同じ業種の友人たちと公開講座のセミナーを開いていた。その中に一人の青年がいた。そして依頼の内容の概略はこうであった。「100年住める住宅が欲しい」と。その言葉は重い。そして、その敷地のロケーションは見事だった。眼下に町の明かりが拡がる。敷地には段差があった。彼の素朴な性格、真摯な姿勢に答えなくてはならない。
設計は私になった。「建築は上棟時の構造体の時が一番美しい」の言葉がずっと気にはなっていた。段差のある部分はコンクリートの躯体で抑えた。そのまま全てコンクリート造でつくり込むことも考えてたが、和室になる部分の仕上げについては疑問があった。最終的には、リビングダイニングは大スパンになるので、コンクリート壁構造にして、廻りの室は木造で並列した。片屋根の木造部分はハイサイド窓を設け、そこから光をもらうようにした。横切る梁間に光格子と設けそこに照明も仕込み、ハイサイド窓の光をワンクッションおき、結露とメンテナンスの為、格子は取り外せるようにした。
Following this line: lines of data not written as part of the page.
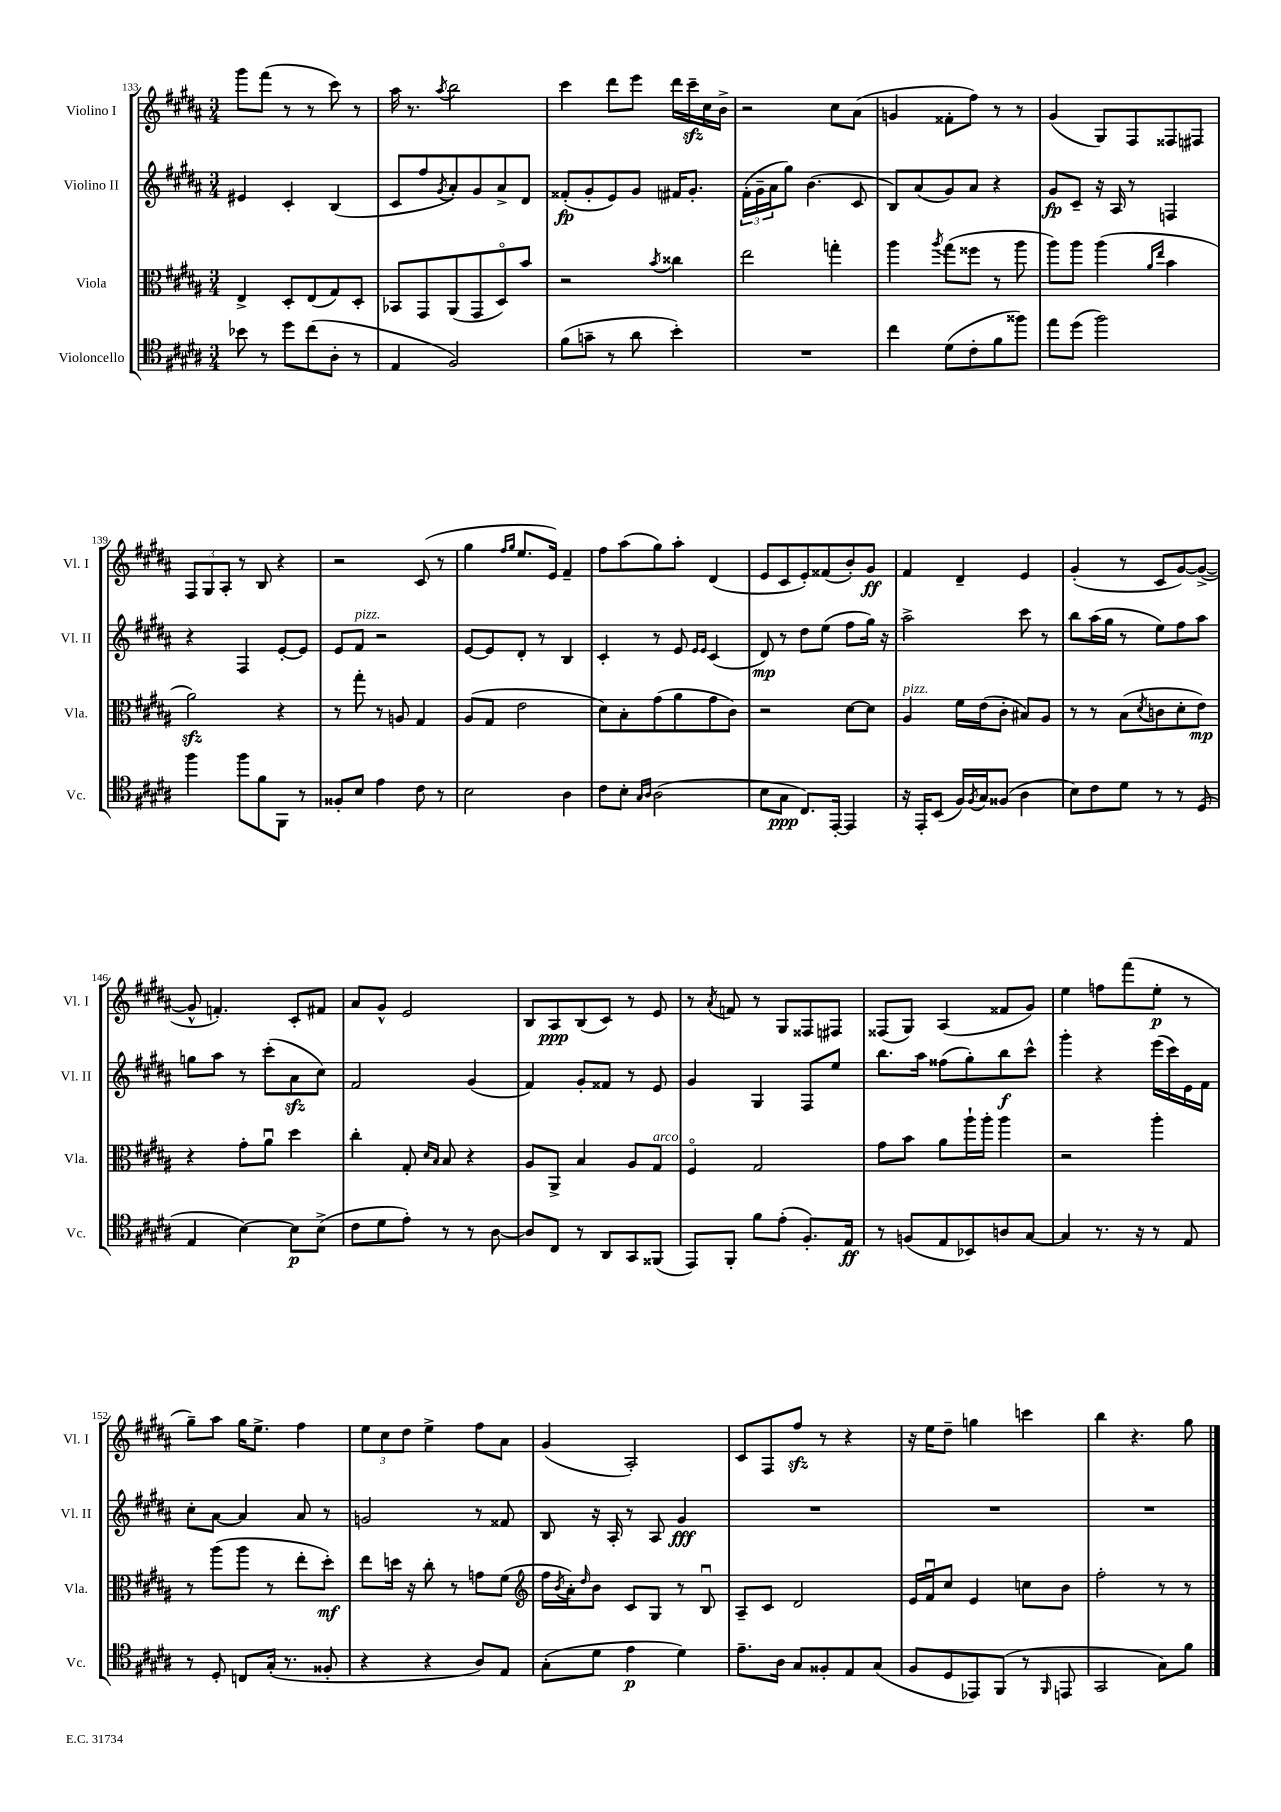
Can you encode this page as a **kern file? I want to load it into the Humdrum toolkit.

**kern	**dynam	**kern	**dynam	**kern	**dynam	**kern	**dynam
*part4	*part4	*part3	*part3	*part2	*part2	*part1	*part1
*staff4	*staff4	*staff3	*staff3	*staff2	*staff2	*staff1	*staff1
*I"Violoncello	*	*I"Viola	*	*I"Violino II	*	*I"Violino I	*
*I'Vc.	*	*I'Vla.	*	*I'Vl. II	*	*I'Vl. I	*
*clefC4	*	*clefC3	*	*clefG2	*	*clefG2	*
*k[f#c#g#d#a#]	*	*k[f#c#g#d#a#]	*	*k[f#c#g#d#a#]	*	*k[f#c#g#d#a#]	*
*M3/4	*	*M3/4	*	*M3/4	*	*M3/4	*
=133	=133	=133	=133	=133	=133	=133	=133
8b-X\	.	4E^/	.	4e#X/	.	8ggg#\L	.
8r	.	.	.	.	.	(8fff#\J	.
8dd#\L	.	8D#'/L	.	4c#'/	.	8r	.
(8cc#\	.	(8E/	.	.	.	8r	.
8A#'\J	.	8G#/)	.	(4B/	.	8ccc#\)	.
8r	.	8D#'/J	.	.	.	8r	.
=134	=134	=134	=134	=134	=134	=134	=134
4E/	.	8BB-X/L	.	8c#/L	.	16aa#\	.
.	.	.	.	.	.	8.r	.
.	.	8GG#/	.	8ff#/	.	.	.
.	.	.	.	8qg#/	.	8qaa#/	.
2F#/)	.	(8AA#/	.	8a#'/)	.	2bb\	.
.	.	8GG#/	.	8g#/	.	.	.
.	.	8D#/)	.	8a#^/	.	.	.
.	.	8b/J	.	8d#/J	.	.	.
=135	=135	=135	=135	=135	=135	=135	=135
(8f#\L	.	2r	.	(8f##X'/L	fp	4ccc#\	.
8gn~\J	.	.	.	8g#'/	.	.	.
8r	.	.	.	8e/)	.	8ddd#\L	.
8a#\	.	.	.	8g#/J	.	8eee\J	.
.	.	8qb/	.	.	.	.	.
4b'\)	.	4cc##X\	.	16f#X/KL	.	16ddd#\LL	.
.	.	.	.	8.g#'/J	.	16ccc#zz~\	.
.	.	.	.	.	.	16cc#\	.
.	.	.	.	.	.	16b^\JJ	.
=136	=136	=136	=136	=136	=136	=136	=136
2.r	.	2ee\	.	(24f#'\LL	.	2r	.
.	.	.	.	24g#~\	.	.	.
.	.	.	.	24a#\J	.	.	.
.	.	.	.	8gg#\J)	.	.	.
.	.	.	.	(4.b\	.	.	.
.	.	4ggn'\	.	.	.	8cc#\L	.
.	.	.	.	8c#/	.	(8a#\J	.
=137	=137	=137	=137	=137	=137	=137	=137
4cc#\	.	4aa#\	.	8B/L)	.	4gn/	.
.	.	.	.	(8a#/	.	.	.
.	.	8qaa#/	.	.	.	.	.
(8d#\L	.	(8gg#\L	.	8g#/)	.	8f##X'\L	.
8c#'\	.	8ff##X\J	.	8a#/J	.	8ff#\J)	.
8f#\	.	8r	.	4r	.	8r	.
8ff##X\J)	.	8aa#\	.	.	.	8r	.
=138	=138	=138	=138	=138	=138	=138	=138
8ee\L	.	8aa#\L)	.	8g#/L	fp	(4g#/	.
(8dd#\J	.	8aa#\J	.	8c#~/J	.	.	.
2ff#\)	.	(4aa#\	.	16r	.	8G#/L)	.
.	.	.	.	16A#/	.	.	.
.	.	.	.	8r	.	8F#/	.
.	.	16qqa#/LL	.	.	.	.	.
.	.	16qqee/JJ	.	.	.	.	.
.	.	4b\	.	4Fn/	.	8F##X/	.
.	.	.	.	.	.	8F#X/J	.
!!LO:LB:g=z
=139	=139	=139	=139	=139	=139	=139	=139
4ff#\	.	2a#zz\)	.	4r	.	12F#/L	.
.	.	.	.	.	.	12G#/	.
.	.	.	.	.	.	12A#'/J	.
8ff#\L	.	.	.	4F#/	.	8r	.
8f#\	.	.	.	.	.	8B/	.
8FF#\J	.	4r	.	[8e'/L	.	4r	.
8r	.	.	.	8e/J]	.	.	.
=140	=140	=140	=140	=140	=140	=140	=140
8F##X'/L	.	8r	.	8e/L	.	2r	.
!	!	!	!	!LO:TX:a:i:t=pizz.	!	!	!
8B/J	.	8gg#'\	.	8f#/J	.	.	.
4e\	.	8r	.	2r	.	.	.
.	.	8An/	.	.	.	.	.
8c#\	.	4G#/	.	.	.	(8c#/	.
8r	.	.	.	.	.	8r	.
=141	=141	=141	=141	=141	=141	=141	=141
2B\	.	(8A#/L	.	[8e/L	.	4gg#\	.
.	.	8G#/J	.	8e/]	.	.	.
.	.	.	.	.	.	16qqff#/LL	.
.	.	.	.	.	.	16qqgg#/JJ	.
.	.	2e\	.	8d#'/J	.	8.ee/L	.
.	.	.	.	8r	.	.	.
.	.	.	.	.	.	16e/Jk)	.
4A#\	.	.	.	4B/	.	4f#~/	.
=142	=142	=142	=142	=142	=142	=142	=142
8c#\L	.	8d#\L)	.	4c#'/	.	8ff#\L	.
8B'\J	.	8B'\	.	.	.	(8aa#\	.
16qqG#/LL	.	.	.	.	.	.	.
16qqA#/JJ	.	.	.	.	.	.	.
(2A#\	.	(8g#\	.	8r	.	8gg#\)	.
.	.	8a#\	.	8e/	.	8aa#'\J	.
.	.	.	.	16qqe/LL	.	.	.
.	.	.	.	16qqe/JJ	.	.	.
.	.	8g#\	.	(4c#/	.	(4d#/	.
.	.	8c#\J)	.	.	.	.	.
=143	=143	=143	=143	=143	=143	=143	=143
8B\L	.	2r	.	8d#/)	mp	8e/L	.
8G#\J	ppp	.	.	8r	.	8c#/	.
8.C#/L)	.	.	.	8dd#\L	.	8e'/)	.
.	.	.	.	(8ee\J	.	(8f##X/	.
[16EE'/Jk	.	.	.	.	.	.	.
4EE/]	.	[8d#\L	.	8ff#\L	.	8b'/)	.
.	.	8d#\J]	.	16gg#\Jk)	.	8g#/J	ff
.	.	.	.	16r	.	.	.
=144	=144	=144	=144	=144	=144	=144	=144
!	!	!LO:TX:a:i:t=pizz.	!	!	!	!	!
16r	.	4A#/	.	2aa#^\	.	4f#/	.
16EE'/KL	.	.	.	.	.	.	.
(8BB/J	.	.	.	.	.	.	.
16F#/LL)	.	16f#\LL	.	.	.	4d#~/	.
8qF#/	.	.	.	.	.	.	.
16G#/J	.	(16e\J	.	.	.	.	.
(8F##X/J	.	8c#'\J	.	.	.	.	.
4A#\	.	8B#X/L)	.	8ccc#\	.	4e/	.
.	.	8A#/J	.	8r	.	.	.
=145	=145	=145	=145	=145	=145	=145	=145
8B\L)	.	8r	.	8bb\L	.	(4g#'/	.
8c#\	.	8r	.	(16aa#\L	.	.	.
.	.	.	.	16gg#\JJ	.	.	.
8d#\J	.	(8B\L	.	8r	.	8r	.
.	.	8qd#/	.	.	.	.	.
8r	.	8cn\	.	8ee\L)	.	8c#/L	.
8r	.	8d#'\	.	8ff#\	.	[8g#/)	.
(8D#/	.	8e\J)	mp	8aa#\J	.	(8g#^/J_	.
!!LO:LB:g=z
=146	=146	=146	=146	=146	=146	=146	=146
4E/	.	4r	.	8ggn\L	.	8g#^^/]	.
.	.	.	.	8aa#\J	.	4.fn'/)	.
[4B\)	.	8g#'\L	.	8r	.	.	.
.	.	8a#u\J	.	(8ccc#'\L	.	.	.
8B\L]	p	4dd#\	.	8a#zz\	.	8c#'/L	.
(8B^\J	.	.	.	8cc#\J)	.	8f#X/J	.
=147	=147	=147	=147	=147	=147	=147	=147
8c#\L	.	4cc#'\	.	2f#/	.	8a#/L	.
8d#\	.	.	.	.	.	8g#^^/J	.
8e'\J)	.	8G#'/	.	.	.	2e/	.
.	.	16qqd#/LL	.	.	.	.	.
.	.	16qqB/JJ	.	.	.	.	.
8r	.	8B/	.	.	.	.	.
8r	.	4r	.	(4g#/	.	.	.
[8A#\	.	.	.	.	.	.	.
=148	=148	=148	=148	=148	=148	=148	=148
8A#/L]	.	8A#/L	.	4f#/)	.	8B/L	.
8C#/J	.	8AA#^/J	.	.	.	8A#/	ppp
8r	.	4B/	.	8g#'/L	.	(8B/	.
8AA#/L	.	.	.	8f##X/J	.	8c#/J)	.
8GG#/	.	8A#/L	.	8r	.	8r	.
!	!	!LO:TX:a:i:t=arco	!	!	!	!	!
(8FF##X/J	.	8G#/J	.	8e/	.	8e/	.
=149	=149	=149	=149	=149	=149	=149	=149
8EE/L)	.	4F#/	.	4g#/	.	8r	.
.	.	.	.	.	.	8qa#/	.
8FF#'/J	.	.	.	.	.	8fn/	.
8f#\L	.	2G#/	.	4G#/	.	8r	.
(8e'\J	.	.	.	.	.	8G#/L	.
8.F#'/L)	.	.	.	8F#/L	.	8F##X/	.
.	.	.	.	8ee/J	.	8F#X/J	.
16E/Jk	ff	.	.	.	.	.	.
=150	=150	=150	=150	=150	=150	=150	=150
8r	.	8g#\L	.	8.bb\L	.	(8F##X/L	.
(8Fn/L	.	8b\J	.	.	.	8G#/J)	.
.	.	.	.	16aa#\Jk	.	.	.
8E/	.	8a#\L	.	(8ff##X\L	.	(4A#/	.
8BB-X/)	.	16aa#`\L	.	8gg#'\)	.	.	.
.	.	16aa#'\JJ	.	.	.	.	.
8An/	.	4aa#\	.	8bb\	f	8f##X/L	.
[8G#/J	.	.	.	8ccc#^^\J	.	8g#/J)	.
=151	=151	=151	=151	=151	=151	=151	=151
4G#/]	.	2r	.	4ggg#'\	.	4ee\	.
8.r	.	.	.	4r	.	8ffn\L	.
.	.	.	.	.	.	(8fff#\	.
16r	.	.	.	.	.	.	.
8r	.	4aa#'\	.	(16eee\LL	.	8ee'\J	p
.	.	.	.	16ccc#\)	.	.	.
8E/	.	.	.	16e\	.	8r	.
.	.	.	.	16f#\JJ	.	.	.
!!LO:LB:g=z
=152	=152	=152	=152	=152	=152	=152	=152
8r	.	8r	.	8cc#'\L	.	8gg#~\L)	.
8D#'/	.	(8aa#\L	.	[8a#\J	.	8aa#\J	.
8Cn/L	.	8aa#\J	.	4a#/]	.	16gg#\KL	.
.	.	.	.	.	.	8.ee^\J	.
(16G#'/Jk	.	8r	.	.	.	.	.
8.r	.	.	.	.	.	.	.
.	.	8ee'\L	.	8a#/	.	4ff#\	.
8F##X'/	.	8dd#'\J)	mf	8r	.	.	.
=153	=153	=153	=153	=153	=153	=153	=153
4r	.	8ee\L	.	2gn/	.	12ee\L	.
.	.	.	.	.	.	12cc#\	.
.	.	16ddn\Jk	.	.	.	.	.
.	.	.	.	.	.	12dd#\J	.
.	.	16r	.	.	.	.	.
4r	.	8cc#'\	.	.	.	4ee^\	.
.	.	8r	.	.	.	.	.
8A#/L)	.	8gn\L	.	8r	.	8ff#\L	.
8E/J	.	(8f#\J	.	8f##X/	.	8a#\J	.
=154	=154	=154	=154	=154	=154	=154	=154
*	*	*clefG2	*	*	*	*	*
(8G#'\L	.	16ff#\LL	.	8B/	.	(4g#/	.
.	.	8qb/	.	.	.	.	.
.	.	16a#'\J)	.	.	.	.	.
.	.	16qqdd#/	.	.	.	.	.
8d#\J	.	8b\J	.	16r	.	.	.
.	.	.	.	16A#'/	.	.	.
4e\	p	8c#/L	.	8r	.	2A#'/)	.
.	.	8G#/J	.	8A#/	.	.	.
4d#\)	.	8r	.	4g#/	fff	.	.
.	.	8Bu/	.	.	.	.	.
=155	=155	=155	=155	=155	=155	=155	=155
8.e~\L	.	8A#~/L	.	2.r	.	8c#/L	.
.	.	8c#/J	.	.	.	8F#/	.
16A#\Jk	.	.	.	.	.	.	.
8G#/L	.	2d#/	.	.	.	8ff#zz/J	.
8F##X'/	.	.	.	.	.	8r	.
8E/	.	.	.	.	.	4r	.
(8G#/J	.	.	.	.	.	.	.
=156	=156	=156	=156	=156	=156	=156	=156
8F#/L	.	16e/LL	.	2.r	.	16r	.
.	.	16f#u/J	.	.	.	16ee\KL	.
8D#/	.	8cc#/J	.	.	.	8dd#~\J	.
8EE-X/)	.	4e/	.	.	.	4ggn\	.
(8FF#/J	.	.	.	.	.	.	.
8r	.	8ccn\L	.	.	.	4cccn\	.
16qqFF#/	.	.	.	.	.	.	.
8EEn/	.	8b\J	.	.	.	.	.
=157	=157	=157	=157	=157	=157	=157	=157
2GG#/	.	2ff#'\	.	2.r	.	4bb\	.
.	.	.	.	.	.	4.r	.
8G#\L)	.	8r	.	.	.	.	.
8f#\J	.	8r	.	.	.	8gg#\	.
==	==	==	==	==	==	==	==
*-	*-	*-	*-	*-	*-	*-	*-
他天井も梁を表し合板、ポリカツィンの取り外しで点検用とした。
3部屋繋がる室の木の構造体は表し、垂木もそのまま表し、その上に外張り断熱とした。
コンクリート屋根は、防水と劣化の為、軒を長く伸ばした。コンクリートはアルカリ性、直接雨風は、浸透性の塗料を施しても黒ずむ。それと、雨水排水を室外に設け為だ。コクリート造にて、屋上に立上がりを設けプールにし防水するのが矛盾する。防水の保証期間は十年だ。万が一を考えてれば、室外になる躯体に設けたほいうがいい。
100年住もうとするには、それなりの配慮が必要だ。100年の住まいには、永く耐えられる平面構成が必要だ。
仕上げについては、自ずと材料の質感を表す素材となった。コンクリート打放しはむしろ室内の空間構成にあう。石に似た素材感とある種の緊張感が生まれる。コンクリート打放し信仰派ではないが、打放しは写真では解らない程に無為にやさしい。ただ、スランプを上げてきゃしゃな美しいだけのコンクリート(内輪ではしゃぶコンと呼ぶ)は頂けない。コンクリートの力強さがあったほうがいい。
困ったのは4.5帖の客を迎える茶の間だった。小さな室にはそれに似合う空間が必要だ。思い浮かんたのは、利休居士が設計した待庵だった。床の天井が、壁から塗り回すような設えがある。そんなイメージで、ネパールの和紙を仕入れ、壁から天井まで廻し込むようにRをつけて袋貼りにして貼った。床柱は、竹屋にいって、笹がついた竹を添えた。茶室小間にある柱は元来自然を持ち込む意図をずっと感じていたからだ。これでキッチュな和室の様式からいくらかでも抜け出せるかと。こんな意図で創られた。
打放しをオーナーのお母さんが気に入ってくれたことが何より安堵したことであった。オーナーが誰よりお母さんを大事にしてのは解っていたから。嫁いでいったお姉さん達も完成時にはそのロケーションビューを大変喜んでくれた。これはもう設計の善し悪しよりも道路を拡幅で代替地でここを選んだオーナーの勝利だと思った。